[Short task] Give the stretch of the material below, from the line containing "Find all instances of right kidney." through the end of the material, as a JSON list of strings with one string per line and no blank lines. Leave the pictures out.

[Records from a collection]
----------
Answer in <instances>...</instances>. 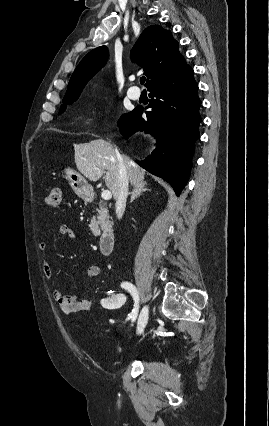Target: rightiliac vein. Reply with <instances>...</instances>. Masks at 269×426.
Wrapping results in <instances>:
<instances>
[{
	"mask_svg": "<svg viewBox=\"0 0 269 426\" xmlns=\"http://www.w3.org/2000/svg\"><path fill=\"white\" fill-rule=\"evenodd\" d=\"M148 313H149L148 307L144 306L140 315H139V318H138L137 334L143 333L144 328H145L147 321H148Z\"/></svg>",
	"mask_w": 269,
	"mask_h": 426,
	"instance_id": "right-iliac-vein-1",
	"label": "right iliac vein"
}]
</instances>
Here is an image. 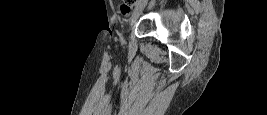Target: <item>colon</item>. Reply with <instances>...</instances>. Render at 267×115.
Here are the masks:
<instances>
[{
	"label": "colon",
	"instance_id": "obj_1",
	"mask_svg": "<svg viewBox=\"0 0 267 115\" xmlns=\"http://www.w3.org/2000/svg\"><path fill=\"white\" fill-rule=\"evenodd\" d=\"M118 14L122 19H128L131 15V7L127 3H122L118 7Z\"/></svg>",
	"mask_w": 267,
	"mask_h": 115
}]
</instances>
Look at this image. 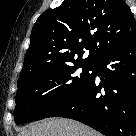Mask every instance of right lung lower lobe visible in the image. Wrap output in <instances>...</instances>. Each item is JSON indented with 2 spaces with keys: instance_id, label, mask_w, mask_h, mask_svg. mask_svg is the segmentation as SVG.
Segmentation results:
<instances>
[{
  "instance_id": "1",
  "label": "right lung lower lobe",
  "mask_w": 136,
  "mask_h": 136,
  "mask_svg": "<svg viewBox=\"0 0 136 136\" xmlns=\"http://www.w3.org/2000/svg\"><path fill=\"white\" fill-rule=\"evenodd\" d=\"M96 76H100L99 84ZM48 117L74 119L105 136H134L136 37L99 57L89 83Z\"/></svg>"
}]
</instances>
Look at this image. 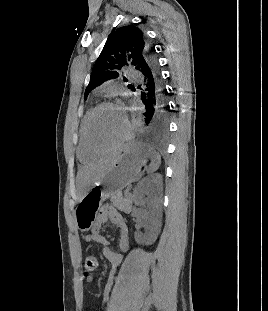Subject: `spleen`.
<instances>
[{
	"label": "spleen",
	"mask_w": 268,
	"mask_h": 311,
	"mask_svg": "<svg viewBox=\"0 0 268 311\" xmlns=\"http://www.w3.org/2000/svg\"><path fill=\"white\" fill-rule=\"evenodd\" d=\"M148 156L151 158V164L147 169V173L152 174L159 168L161 163V156L156 153L152 148H148Z\"/></svg>",
	"instance_id": "obj_1"
}]
</instances>
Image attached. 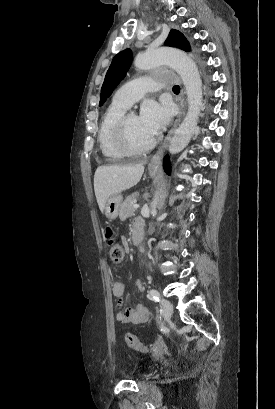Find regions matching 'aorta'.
<instances>
[{
	"label": "aorta",
	"mask_w": 275,
	"mask_h": 409,
	"mask_svg": "<svg viewBox=\"0 0 275 409\" xmlns=\"http://www.w3.org/2000/svg\"><path fill=\"white\" fill-rule=\"evenodd\" d=\"M134 57V64L139 70H145L148 65L169 64L171 68H174L180 74L183 80L187 94L188 110L184 120L176 128L170 144H168L171 154H176V152H180L187 146L195 132V128H197L203 98L202 80L197 64H195L191 56H188L183 50H177V48H157L156 51H143V53L137 51ZM130 114H134V112H130ZM157 205L158 196H154L151 202L152 211H156Z\"/></svg>",
	"instance_id": "aorta-1"
}]
</instances>
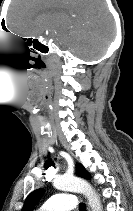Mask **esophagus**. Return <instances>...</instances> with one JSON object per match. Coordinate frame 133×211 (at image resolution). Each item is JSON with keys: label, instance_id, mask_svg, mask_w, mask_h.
<instances>
[{"label": "esophagus", "instance_id": "obj_1", "mask_svg": "<svg viewBox=\"0 0 133 211\" xmlns=\"http://www.w3.org/2000/svg\"><path fill=\"white\" fill-rule=\"evenodd\" d=\"M87 211H91L89 206H87Z\"/></svg>", "mask_w": 133, "mask_h": 211}]
</instances>
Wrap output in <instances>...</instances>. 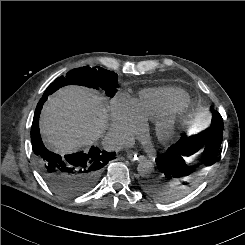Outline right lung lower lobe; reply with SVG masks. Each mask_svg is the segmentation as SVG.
<instances>
[{
  "label": "right lung lower lobe",
  "mask_w": 245,
  "mask_h": 245,
  "mask_svg": "<svg viewBox=\"0 0 245 245\" xmlns=\"http://www.w3.org/2000/svg\"><path fill=\"white\" fill-rule=\"evenodd\" d=\"M48 95L37 104L31 127L32 149L38 170L46 183L64 197H76L90 190L98 181L103 167L115 158V152L92 146L89 152L60 156L44 146L39 131V116Z\"/></svg>",
  "instance_id": "right-lung-lower-lobe-1"
}]
</instances>
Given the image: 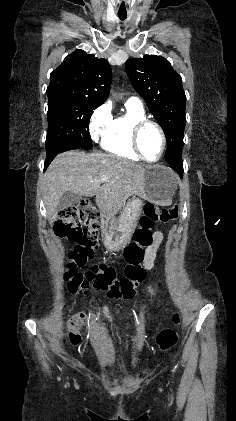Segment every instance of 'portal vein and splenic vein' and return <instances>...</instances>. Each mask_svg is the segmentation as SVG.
<instances>
[{
  "instance_id": "18ae733b",
  "label": "portal vein and splenic vein",
  "mask_w": 236,
  "mask_h": 421,
  "mask_svg": "<svg viewBox=\"0 0 236 421\" xmlns=\"http://www.w3.org/2000/svg\"><path fill=\"white\" fill-rule=\"evenodd\" d=\"M100 180H102V182H106V180H109L108 176H102V178H100Z\"/></svg>"
}]
</instances>
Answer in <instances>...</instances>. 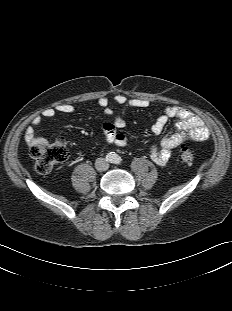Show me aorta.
<instances>
[{"mask_svg": "<svg viewBox=\"0 0 232 311\" xmlns=\"http://www.w3.org/2000/svg\"><path fill=\"white\" fill-rule=\"evenodd\" d=\"M117 159V155L116 154H109V160L110 161H115Z\"/></svg>", "mask_w": 232, "mask_h": 311, "instance_id": "1", "label": "aorta"}]
</instances>
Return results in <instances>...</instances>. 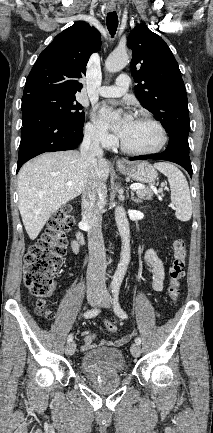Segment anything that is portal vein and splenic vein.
<instances>
[{"label": "portal vein and splenic vein", "instance_id": "1", "mask_svg": "<svg viewBox=\"0 0 213 433\" xmlns=\"http://www.w3.org/2000/svg\"><path fill=\"white\" fill-rule=\"evenodd\" d=\"M72 185V183L71 182H68L67 183V186H71ZM130 188L132 189V190H139V189H143L144 188V185H141V184H132L131 186H130ZM153 190H155V188L154 187H151ZM159 199H161V197H159Z\"/></svg>", "mask_w": 213, "mask_h": 433}]
</instances>
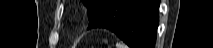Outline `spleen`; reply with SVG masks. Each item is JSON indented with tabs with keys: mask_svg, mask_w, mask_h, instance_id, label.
Listing matches in <instances>:
<instances>
[{
	"mask_svg": "<svg viewBox=\"0 0 213 48\" xmlns=\"http://www.w3.org/2000/svg\"><path fill=\"white\" fill-rule=\"evenodd\" d=\"M116 48H128L124 43L117 42L116 43Z\"/></svg>",
	"mask_w": 213,
	"mask_h": 48,
	"instance_id": "obj_1",
	"label": "spleen"
}]
</instances>
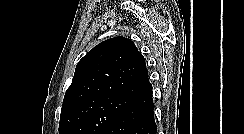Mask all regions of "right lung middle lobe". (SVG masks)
I'll list each match as a JSON object with an SVG mask.
<instances>
[{
	"label": "right lung middle lobe",
	"mask_w": 244,
	"mask_h": 134,
	"mask_svg": "<svg viewBox=\"0 0 244 134\" xmlns=\"http://www.w3.org/2000/svg\"><path fill=\"white\" fill-rule=\"evenodd\" d=\"M132 100L103 97L81 103L60 119L59 134H102Z\"/></svg>",
	"instance_id": "1"
}]
</instances>
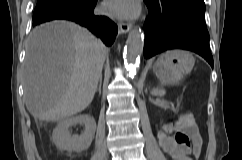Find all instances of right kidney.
I'll return each mask as SVG.
<instances>
[{
    "mask_svg": "<svg viewBox=\"0 0 242 160\" xmlns=\"http://www.w3.org/2000/svg\"><path fill=\"white\" fill-rule=\"evenodd\" d=\"M76 124H83L85 130L79 136H71L69 128ZM95 131L96 122L91 115H78L61 121L52 134V140L56 147L61 150L81 152L90 147Z\"/></svg>",
    "mask_w": 242,
    "mask_h": 160,
    "instance_id": "right-kidney-1",
    "label": "right kidney"
}]
</instances>
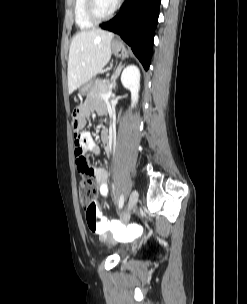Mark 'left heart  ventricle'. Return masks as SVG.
----------
[Output below]
[
  "Find all instances of right kidney.",
  "I'll return each mask as SVG.",
  "<instances>",
  "[{",
  "    \"mask_svg\": \"<svg viewBox=\\\"0 0 242 160\\\" xmlns=\\\"http://www.w3.org/2000/svg\\\"><path fill=\\\"white\\\" fill-rule=\\\"evenodd\\\" d=\\\"M76 124H83L85 130L79 136H71L69 128ZM95 131L96 122L91 115H78L61 121L52 134V140L56 147L61 150L81 152L90 147Z\\\"/></svg>\",",
  "    \"mask_w\": 242,",
  "    \"mask_h\": 160,",
  "    \"instance_id\": \"right-kidney-1\",",
  "    \"label\": \"right kidney\"",
  "}]",
  "</instances>",
  "Mark 'left heart  ventricle'. Return masks as SVG."
]